**Data records:**
---

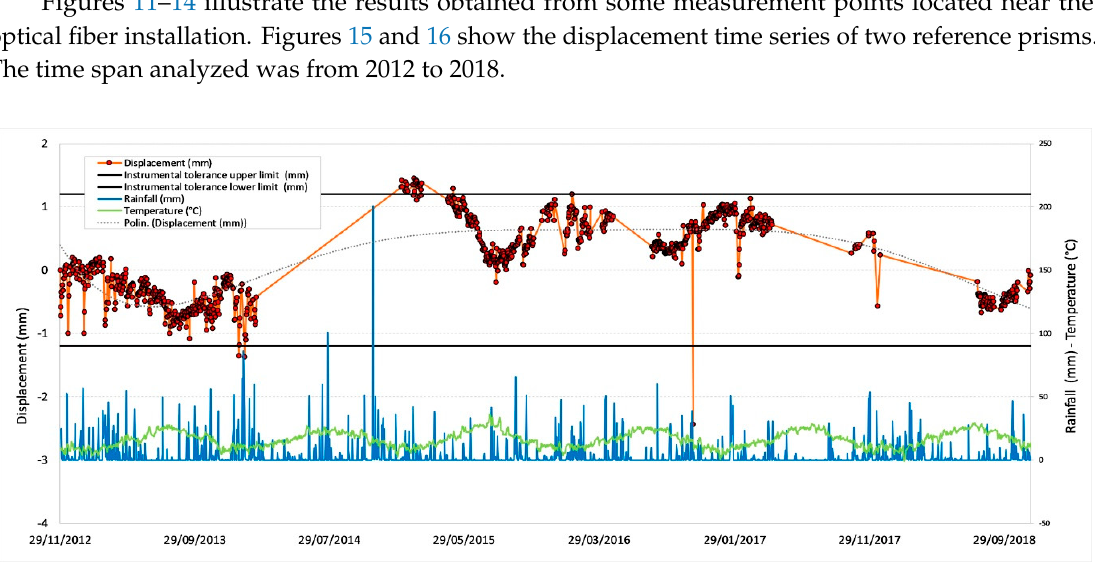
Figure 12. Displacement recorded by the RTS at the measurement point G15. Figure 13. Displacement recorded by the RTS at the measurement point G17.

---

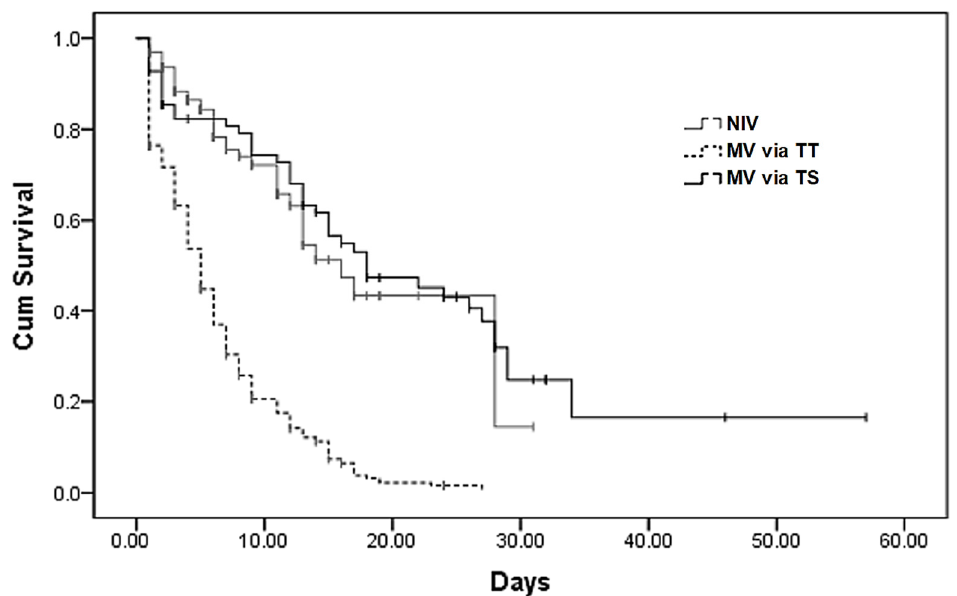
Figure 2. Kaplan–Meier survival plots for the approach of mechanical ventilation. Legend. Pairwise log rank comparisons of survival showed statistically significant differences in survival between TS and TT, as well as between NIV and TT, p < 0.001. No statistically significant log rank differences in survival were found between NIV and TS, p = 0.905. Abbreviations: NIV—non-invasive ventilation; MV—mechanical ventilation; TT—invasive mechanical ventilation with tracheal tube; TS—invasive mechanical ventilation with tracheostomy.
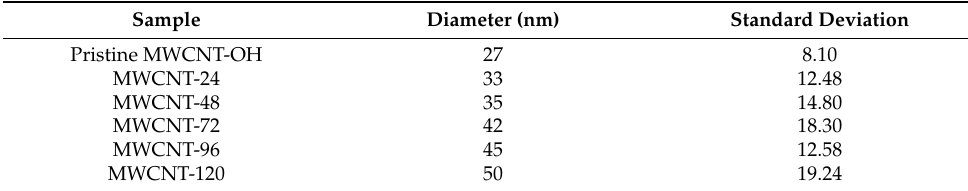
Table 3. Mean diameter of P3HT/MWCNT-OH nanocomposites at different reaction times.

---

**Problem requirements:**
Where a line of the data contains "Figure", copy that line.

**Finished exercise:**
Figure 12. Displacement recorded by the RTS at the measurement point G15. Figure 13. Displacement recorded by the RTS at the measurement point G17.
Figure 2. Kaplan–Meier survival plots for the approach of mechanical ventilation. Legend. Pairwise log rank comparisons of survival showed statistically significant differences in survival between TS and TT, as well as between NIV and TT, p < 0.001. No statistically significant log rank differences in survival were found between NIV and TS, p = 0.905. Abbreviations: NIV—non-invasive ventilation; MV—mechanical ventilation; TT—invasive mechanical ventilation with tracheal tube; TS—invasive mechanical ventilation with tracheostomy.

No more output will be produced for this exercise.